start PROVIDED TEXT

A Climate March Against Capitalism

Peter Wood

This article originally appeared on Minding the Campus on September 22, 2014.

About 400,000 people assembled yesterday along Central Park West and marched down though Columbus Circle, to Midtown, and then east to the United Nations. Billed as “The People’s Climate March,” the event was intended to focus the attention of national leaders in town for the United Nations Climate Summit, which starts on Tuesday.

Some 50,000 of the marchers were college students and the event was overripe with student activism. If there was one theme that dominated, it was hostility to capitalism. “Capitalism = Ecocide” was one sign that caught my eye, along with “Fracking = Death,” “Consumerism is Killing the Planet,” “Nature Has Condemned Greed,” and “Capitalism is a Crime.” This is the socialist moment for the sustainability movement. The release of Naomi Klein’s new book, This Changes Everything: Capitalism vs. Climate has both captured the hardening tone of sustainatopians and accelerated their descent into blind opposition to modernity.

A march that draws this many people to the streets of Manhattan is definitely an event worth noting, but it is easy to exaggerate its importance. In many respects it was an assembly for the leftist fringe. The anarchist contingent showed up. So did pseudo-Aztec warriors in colorful feathers and death-cult regalia. The organizers handed out do-it-yourself signs that declared, “I am marching for ___________.”  The answer ranged from “The Oregon Coast” to “my grandchildren.”  One young man in an excess of candor filled in “exercise.”

There were, of course, a lot of celebrities and an even greater number of reporters.  Robert Kennedy, Jr., embarrassed himself in an impromptu interview with PJTV’s Michelle Fields, who pressed him on whether his commitment to the environment would cause him to give up his cell phone.  Kennedy said no, and emphasized that he advocated political changes on the national scale, not lifestyle changes for individuals.

Kennedy’s comment is at odds with the larger spirit of the movement which is filled with people who very much see the necessity of lifestyle changes as an essential part of the sustainability agenda. One marcher talking to a reporter for Reason TV offered as his solution, “Turn everything off.”  The reporter replied, “I really need my cell phone,” to which the marcher succinctly answered, “I don’t.”

When Fields asked Kennedy about the 400 some buses and other energy-consuming components of the march, Kennedy explained:

You need this kind of event to save the environment. What I am concerned with is the kind of damage that is being caused by Exxon, and the Koch brothers, and by the oil wars that we have spent $4 trillion on over the last ten years.

And he stuck with the talking point that the war-profiteering Koch brothers are the real target.  This led to an astonishing inversion of the usual sustainability credo:

I don’t believe we have to reduce our quality of life in order to have a rational free market, in order to stop the use of carbon, in order to divorce ourselves from a fuel that is destroying our planet.  What we need to do is change the laws.  It is much more important to change your politician than it is to change your light bulb or your cellphone or your automobile.

The People’s Climate March:  rich people marching in favor of political change that may impose hardship on others but won’t infringe on the quality of their own privileged lives?

end PROVIDED TEXT
start PROVIDED DATA

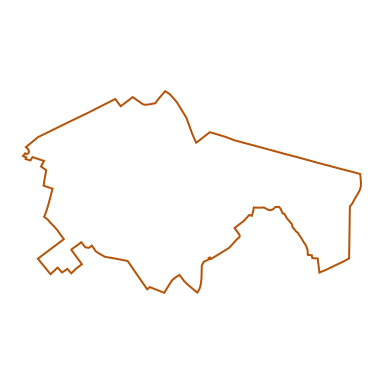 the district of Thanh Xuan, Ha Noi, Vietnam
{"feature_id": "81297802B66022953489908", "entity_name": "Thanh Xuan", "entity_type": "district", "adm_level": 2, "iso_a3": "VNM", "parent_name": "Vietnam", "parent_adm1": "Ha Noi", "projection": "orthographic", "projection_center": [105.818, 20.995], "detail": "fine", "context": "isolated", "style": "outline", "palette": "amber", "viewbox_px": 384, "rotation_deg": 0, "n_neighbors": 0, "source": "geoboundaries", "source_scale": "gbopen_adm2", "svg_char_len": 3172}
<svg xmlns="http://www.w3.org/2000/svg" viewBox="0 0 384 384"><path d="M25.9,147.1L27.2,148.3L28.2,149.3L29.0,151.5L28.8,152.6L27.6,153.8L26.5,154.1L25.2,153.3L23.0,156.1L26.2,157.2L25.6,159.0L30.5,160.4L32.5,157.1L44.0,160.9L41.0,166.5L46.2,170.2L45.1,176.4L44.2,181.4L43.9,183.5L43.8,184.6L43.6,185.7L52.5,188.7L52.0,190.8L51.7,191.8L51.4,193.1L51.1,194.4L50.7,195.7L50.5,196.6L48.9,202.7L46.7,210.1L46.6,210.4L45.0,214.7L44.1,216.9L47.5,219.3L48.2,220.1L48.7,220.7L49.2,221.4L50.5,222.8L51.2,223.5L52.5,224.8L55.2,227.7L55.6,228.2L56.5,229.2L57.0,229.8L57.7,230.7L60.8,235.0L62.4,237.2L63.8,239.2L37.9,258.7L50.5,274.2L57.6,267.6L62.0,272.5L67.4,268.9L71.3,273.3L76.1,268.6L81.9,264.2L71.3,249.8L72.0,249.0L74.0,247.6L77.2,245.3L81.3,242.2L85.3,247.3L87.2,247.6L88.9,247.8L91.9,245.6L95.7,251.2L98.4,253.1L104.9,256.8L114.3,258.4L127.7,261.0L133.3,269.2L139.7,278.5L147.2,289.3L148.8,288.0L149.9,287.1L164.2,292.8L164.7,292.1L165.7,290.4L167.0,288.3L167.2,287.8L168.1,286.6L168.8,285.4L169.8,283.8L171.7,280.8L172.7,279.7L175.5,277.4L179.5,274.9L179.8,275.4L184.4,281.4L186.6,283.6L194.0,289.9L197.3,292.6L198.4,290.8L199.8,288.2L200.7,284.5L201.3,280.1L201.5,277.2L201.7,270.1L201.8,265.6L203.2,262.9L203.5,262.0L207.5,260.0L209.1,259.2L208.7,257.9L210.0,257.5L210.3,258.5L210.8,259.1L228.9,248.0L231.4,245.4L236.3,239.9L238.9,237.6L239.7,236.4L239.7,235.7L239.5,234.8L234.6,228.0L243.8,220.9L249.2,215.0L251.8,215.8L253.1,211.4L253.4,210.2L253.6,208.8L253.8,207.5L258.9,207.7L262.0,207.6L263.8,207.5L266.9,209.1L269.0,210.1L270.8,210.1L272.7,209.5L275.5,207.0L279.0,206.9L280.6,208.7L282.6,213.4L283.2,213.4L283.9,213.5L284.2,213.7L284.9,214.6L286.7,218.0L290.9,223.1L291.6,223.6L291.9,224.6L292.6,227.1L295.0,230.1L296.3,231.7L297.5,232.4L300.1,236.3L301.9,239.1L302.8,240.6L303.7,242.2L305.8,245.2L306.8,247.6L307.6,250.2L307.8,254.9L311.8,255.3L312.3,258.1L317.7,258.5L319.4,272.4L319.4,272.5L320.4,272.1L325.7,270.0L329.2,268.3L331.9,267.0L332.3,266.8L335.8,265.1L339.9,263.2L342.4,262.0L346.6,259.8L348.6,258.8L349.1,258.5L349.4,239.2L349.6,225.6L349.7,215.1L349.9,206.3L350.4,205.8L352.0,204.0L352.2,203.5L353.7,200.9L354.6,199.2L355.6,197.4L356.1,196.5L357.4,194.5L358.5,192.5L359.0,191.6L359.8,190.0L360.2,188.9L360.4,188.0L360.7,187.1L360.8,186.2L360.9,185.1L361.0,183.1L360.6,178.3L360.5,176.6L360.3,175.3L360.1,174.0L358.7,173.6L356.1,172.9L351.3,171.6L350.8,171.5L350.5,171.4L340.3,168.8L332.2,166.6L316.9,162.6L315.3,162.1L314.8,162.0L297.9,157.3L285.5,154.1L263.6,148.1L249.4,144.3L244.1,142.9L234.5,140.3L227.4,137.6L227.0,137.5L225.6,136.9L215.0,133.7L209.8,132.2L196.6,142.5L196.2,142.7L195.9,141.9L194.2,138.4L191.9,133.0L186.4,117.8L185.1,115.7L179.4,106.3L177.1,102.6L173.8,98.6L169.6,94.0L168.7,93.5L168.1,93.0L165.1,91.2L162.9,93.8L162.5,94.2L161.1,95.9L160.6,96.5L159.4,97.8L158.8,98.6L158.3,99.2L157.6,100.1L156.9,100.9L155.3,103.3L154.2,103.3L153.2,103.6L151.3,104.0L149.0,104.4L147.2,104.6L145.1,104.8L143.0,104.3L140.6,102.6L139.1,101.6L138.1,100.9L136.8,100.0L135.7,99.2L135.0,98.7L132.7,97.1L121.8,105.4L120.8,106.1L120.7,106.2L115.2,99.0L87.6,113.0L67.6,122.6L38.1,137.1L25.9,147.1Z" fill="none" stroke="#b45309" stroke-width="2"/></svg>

end PROVIDED DATA

**TASK DETAILS:** Please answer from the climate march article: roughly how many of the marchers were college students?

**THE REPLY:** Some 50,000.